### REQUIRED ACTION
If anything in the data looks odd, keep it anyway and write the whole listing out unchanged.

### EXTRACTED INFORMATION
*-*-*

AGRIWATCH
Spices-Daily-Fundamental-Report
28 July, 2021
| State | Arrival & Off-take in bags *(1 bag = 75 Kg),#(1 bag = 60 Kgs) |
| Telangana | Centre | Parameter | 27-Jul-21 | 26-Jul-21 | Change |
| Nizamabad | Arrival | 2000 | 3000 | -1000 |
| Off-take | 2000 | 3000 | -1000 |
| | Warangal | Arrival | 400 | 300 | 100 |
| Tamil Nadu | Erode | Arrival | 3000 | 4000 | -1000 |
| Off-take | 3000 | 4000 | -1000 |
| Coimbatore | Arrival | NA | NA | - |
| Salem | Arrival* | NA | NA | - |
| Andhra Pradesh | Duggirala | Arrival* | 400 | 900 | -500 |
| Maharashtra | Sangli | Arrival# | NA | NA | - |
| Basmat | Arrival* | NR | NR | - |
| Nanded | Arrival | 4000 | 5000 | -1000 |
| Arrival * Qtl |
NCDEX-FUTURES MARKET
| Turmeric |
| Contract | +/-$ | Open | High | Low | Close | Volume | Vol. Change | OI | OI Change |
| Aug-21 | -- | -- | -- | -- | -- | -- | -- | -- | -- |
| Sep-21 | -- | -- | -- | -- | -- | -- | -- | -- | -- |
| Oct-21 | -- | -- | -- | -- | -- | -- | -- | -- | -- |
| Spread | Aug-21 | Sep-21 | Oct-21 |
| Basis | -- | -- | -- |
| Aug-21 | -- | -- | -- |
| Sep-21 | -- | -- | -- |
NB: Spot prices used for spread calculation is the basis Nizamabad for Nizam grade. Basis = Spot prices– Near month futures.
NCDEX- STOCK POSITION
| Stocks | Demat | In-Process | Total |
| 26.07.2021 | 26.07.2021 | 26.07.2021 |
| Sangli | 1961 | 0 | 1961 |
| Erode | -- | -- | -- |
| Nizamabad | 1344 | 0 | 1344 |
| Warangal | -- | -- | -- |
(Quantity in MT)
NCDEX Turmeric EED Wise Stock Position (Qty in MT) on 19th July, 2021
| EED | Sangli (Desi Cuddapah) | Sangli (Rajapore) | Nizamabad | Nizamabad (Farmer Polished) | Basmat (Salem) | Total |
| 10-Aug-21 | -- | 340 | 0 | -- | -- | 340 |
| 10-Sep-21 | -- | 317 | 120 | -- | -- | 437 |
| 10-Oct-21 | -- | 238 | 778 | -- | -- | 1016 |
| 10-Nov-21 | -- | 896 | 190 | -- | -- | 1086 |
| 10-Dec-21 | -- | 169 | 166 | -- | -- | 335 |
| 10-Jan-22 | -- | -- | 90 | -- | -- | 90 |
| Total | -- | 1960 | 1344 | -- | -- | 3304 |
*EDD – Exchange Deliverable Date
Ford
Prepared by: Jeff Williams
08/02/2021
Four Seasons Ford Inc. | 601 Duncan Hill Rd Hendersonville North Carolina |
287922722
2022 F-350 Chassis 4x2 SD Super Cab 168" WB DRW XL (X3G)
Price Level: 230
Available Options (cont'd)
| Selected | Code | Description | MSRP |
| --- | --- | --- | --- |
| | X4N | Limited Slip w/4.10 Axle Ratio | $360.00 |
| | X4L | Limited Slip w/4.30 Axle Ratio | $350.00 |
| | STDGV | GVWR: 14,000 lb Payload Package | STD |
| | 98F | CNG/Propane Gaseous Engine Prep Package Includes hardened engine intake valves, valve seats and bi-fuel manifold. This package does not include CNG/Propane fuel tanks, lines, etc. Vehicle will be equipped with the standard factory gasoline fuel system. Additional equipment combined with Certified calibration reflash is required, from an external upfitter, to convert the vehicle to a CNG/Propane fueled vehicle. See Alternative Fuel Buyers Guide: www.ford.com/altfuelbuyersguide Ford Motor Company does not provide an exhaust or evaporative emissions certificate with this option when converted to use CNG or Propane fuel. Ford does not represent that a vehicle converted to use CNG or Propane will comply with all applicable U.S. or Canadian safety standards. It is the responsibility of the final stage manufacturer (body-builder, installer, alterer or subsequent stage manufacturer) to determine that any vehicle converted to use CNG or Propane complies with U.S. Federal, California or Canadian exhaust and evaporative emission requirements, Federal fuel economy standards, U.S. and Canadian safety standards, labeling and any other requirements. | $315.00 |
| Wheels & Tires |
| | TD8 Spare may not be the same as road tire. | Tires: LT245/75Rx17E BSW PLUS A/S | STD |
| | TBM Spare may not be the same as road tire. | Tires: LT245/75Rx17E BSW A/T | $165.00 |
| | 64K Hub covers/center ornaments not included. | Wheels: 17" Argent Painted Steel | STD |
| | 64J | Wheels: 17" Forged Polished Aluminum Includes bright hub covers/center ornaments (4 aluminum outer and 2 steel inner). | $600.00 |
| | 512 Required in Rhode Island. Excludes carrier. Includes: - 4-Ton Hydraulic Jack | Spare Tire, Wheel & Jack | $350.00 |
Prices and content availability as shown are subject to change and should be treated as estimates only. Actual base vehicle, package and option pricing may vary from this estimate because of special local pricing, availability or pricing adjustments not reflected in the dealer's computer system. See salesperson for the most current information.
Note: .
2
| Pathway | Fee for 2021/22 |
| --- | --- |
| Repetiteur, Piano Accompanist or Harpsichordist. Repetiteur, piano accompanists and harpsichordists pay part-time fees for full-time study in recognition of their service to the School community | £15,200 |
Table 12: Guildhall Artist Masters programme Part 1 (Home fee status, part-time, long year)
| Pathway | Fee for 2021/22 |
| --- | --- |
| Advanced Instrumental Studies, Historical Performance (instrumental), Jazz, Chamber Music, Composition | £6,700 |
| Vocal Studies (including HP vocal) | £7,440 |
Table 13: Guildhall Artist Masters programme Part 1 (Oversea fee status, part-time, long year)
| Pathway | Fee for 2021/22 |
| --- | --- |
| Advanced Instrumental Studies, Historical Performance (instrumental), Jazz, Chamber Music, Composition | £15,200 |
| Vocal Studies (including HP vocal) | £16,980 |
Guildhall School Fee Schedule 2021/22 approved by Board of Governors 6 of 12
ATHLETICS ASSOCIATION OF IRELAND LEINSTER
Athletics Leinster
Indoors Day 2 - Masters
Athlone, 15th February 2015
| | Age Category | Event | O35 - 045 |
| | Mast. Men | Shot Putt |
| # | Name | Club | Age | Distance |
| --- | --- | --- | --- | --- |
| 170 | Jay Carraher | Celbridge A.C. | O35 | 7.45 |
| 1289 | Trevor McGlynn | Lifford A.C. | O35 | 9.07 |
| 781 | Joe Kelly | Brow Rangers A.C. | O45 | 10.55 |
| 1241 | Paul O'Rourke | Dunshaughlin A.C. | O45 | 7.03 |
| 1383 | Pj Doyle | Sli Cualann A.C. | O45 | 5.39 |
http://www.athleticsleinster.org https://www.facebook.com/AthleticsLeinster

*-*-*

### WRITTEN RESPONSE
AGRIWATCH
Spices-Daily-Fundamental-Report
28 July, 2021
| State | Arrival & Off-take in bags *(1 bag = 75 Kg),#(1 bag = 60 Kgs) |
| Telangana | Centre | Parameter | 27-Jul-21 | 26-Jul-21 | Change |
| Nizamabad | Arrival | 2000 | 3000 | -1000 |
| Off-take | 2000 | 3000 | -1000 |
| | Warangal | Arrival | 400 | 300 | 100 |
| Tamil Nadu | Erode | Arrival | 3000 | 4000 | -1000 |
| Off-take | 3000 | 4000 | -1000 |
| Coimbatore | Arrival | NA | NA | - |
| Salem | Arrival* | NA | NA | - |
| Andhra Pradesh | Duggirala | Arrival* | 400 | 900 | -500 |
| Maharashtra | Sangli | Arrival# | NA | NA | - |
| Basmat | Arrival* | NR | NR | - |
| Nanded | Arrival | 4000 | 5000 | -1000 |
| Arrival * Qtl |
NCDEX-FUTURES MARKET
| Turmeric |
| Contract | +/-$ | Open | High | Low | Close | Volume | Vol. Change | OI | OI Change |
| Aug-21 | -- | -- | -- | -- | -- | -- | -- | -- | -- |
| Sep-21 | -- | -- | -- | -- | -- | -- | -- | -- | -- |
| Oct-21 | -- | -- | -- | -- | -- | -- | -- | -- | -- |
| Spread | Aug-21 | Sep-21 | Oct-21 |
| Basis | -- | -- | -- |
| Aug-21 | -- | -- | -- |
| Sep-21 | -- | -- | -- |
NB: Spot prices used for spread calculation is the basis Nizamabad for Nizam grade. Basis = Spot prices– Near month futures.
NCDEX- STOCK POSITION
| Stocks | Demat | In-Process | Total |
| 26.07.2021 | 26.07.2021 | 26.07.2021 |
| Sangli | 1961 | 0 | 1961 |
| Erode | -- | -- | -- |
| Nizamabad | 1344 | 0 | 1344 |
| Warangal | -- | -- | -- |
(Quantity in MT)
NCDEX Turmeric EED Wise Stock Position (Qty in MT) on 19th July, 2021
| EED | Sangli (Desi Cuddapah) | Sangli (Rajapore) | Nizamabad | Nizamabad (Farmer Polished) | Basmat (Salem) | Total |
| 10-Aug-21 | -- | 340 | 0 | -- | -- | 340 |
| 10-Sep-21 | -- | 317 | 120 | -- | -- | 437 |
| 10-Oct-21 | -- | 238 | 778 | -- | -- | 1016 |
| 10-Nov-21 | -- | 896 | 190 | -- | -- | 1086 |
| 10-Dec-21 | -- | 169 | 166 | -- | -- | 335 |
| 10-Jan-22 | -- | -- | 90 | -- | -- | 90 |
| Total | -- | 1960 | 1344 | -- | -- | 3304 |
*EDD – Exchange Deliverable Date
Ford
Prepared by: Jeff Williams
08/02/2021
Four Seasons Ford Inc. | 601 Duncan Hill Rd Hendersonville North Carolina |
287922722
2022 F-350 Chassis 4x2 SD Super Cab 168" WB DRW XL (X3G)
Price Level: 230
Available Options (cont'd)
| Selected | Code | Description | MSRP |
| --- | --- | --- | --- |
| | X4N | Limited Slip w/4.10 Axle Ratio | $360.00 |
| | X4L | Limited Slip w/4.30 Axle Ratio | $350.00 |
| | STDGV | GVWR: 14,000 lb Payload Package | STD |
| | 98F | CNG/Propane Gaseous Engine Prep Package Includes hardened engine intake valves, valve seats and bi-fuel manifold. This package does not include CNG/Propane fuel tanks, lines, etc. Vehicle will be equipped with the standard factory gasoline fuel system. Additional equipment combined with Certified calibration reflash is required, from an external upfitter, to convert the vehicle to a CNG/Propane fueled vehicle. See Alternative Fuel Buyers Guide: www.ford.com/altfuelbuyersguide Ford Motor Company does not provide an exhaust or evaporative emissions certificate with this option when converted to use CNG or Propane fuel. Ford does not represent that a vehicle converted to use CNG or Propane will comply with all applicable U.S. or Canadian safety standards. It is the responsibility of the final stage manufacturer (body-builder, installer, alterer or subsequent stage manufacturer) to determine that any vehicle converted to use CNG or Propane complies with U.S. Federal, California or Canadian exhaust and evaporative emission requirements, Federal fuel economy standards, U.S. and Canadian safety standards, labeling and any other requirements. | $315.00 |
| Wheels & Tires |
| | TD8 Spare may not be the same as road tire. | Tires: LT245/75Rx17E BSW PLUS A/S | STD |
| | TBM Spare may not be the same as road tire. | Tires: LT245/75Rx17E BSW A/T | $165.00 |
| | 64K Hub covers/center ornaments not included. | Wheels: 17" Argent Painted Steel | STD |
| | 64J | Wheels: 17" Forged Polished Aluminum Includes bright hub covers/center ornaments (4 aluminum outer and 2 steel inner). | $600.00 |
| | 512 Required in Rhode Island. Excludes carrier. Includes: - 4-Ton Hydraulic Jack | Spare Tire, Wheel & Jack | $350.00 |
Prices and content availability as shown are subject to change and should be treated as estimates only. Actual base vehicle, package and option pricing may vary from this estimate because of special local pricing, availability or pricing adjustments not reflected in the dealer's computer system. See salesperson for the most current information.
Note: .
2
| Pathway | Fee for 2021/22 |
| --- | --- |
| Repetiteur, Piano Accompanist or Harpsichordist. Repetiteur, piano accompanists and harpsichordists pay part-time fees for full-time study in recognition of their service to the School community | £15,200 |
Table 12: Guildhall Artist Masters programme Part 1 (Home fee status, part-time, long year)
| Pathway | Fee for 2021/22 |
| --- | --- |
| Advanced Instrumental Studies, Historical Performance (instrumental), Jazz, Chamber Music, Composition | £6,700 |
| Vocal Studies (including HP vocal) | £7,440 |
Table 13: Guildhall Artist Masters programme Part 1 (Oversea fee status, part-time, long year)
| Pathway | Fee for 2021/22 |
| --- | --- |
| Advanced Instrumental Studies, Historical Performance (instrumental), Jazz, Chamber Music, Composition | £15,200 |
| Vocal Studies (including HP vocal) | £16,980 |
Guildhall School Fee Schedule 2021/22 approved by Board of Governors 6 of 12
ATHLETICS ASSOCIATION OF IRELAND LEINSTER
Athletics Leinster
Indoors Day 2 - Masters
Athlone, 15th February 2015
| | Age Category | Event | O35 - 045 |
| | Mast. Men | Shot Putt |
| # | Name | Club | Age | Distance |
| --- | --- | --- | --- | --- |
| 170 | Jay Carraher | Celbridge A.C. | O35 | 7.45 |
| 1289 | Trevor McGlynn | Lifford A.C. | O35 | 9.07 |
| 781 | Joe Kelly | Brow Rangers A.C. | O45 | 10.55 |
| 1241 | Paul O'Rourke | Dunshaughlin A.C. | O45 | 7.03 |
| 1383 | Pj Doyle | Sli Cualann A.C. | O45 | 5.39 |
http://www.athleticsleinster.org https://www.facebook.com/AthleticsLeinster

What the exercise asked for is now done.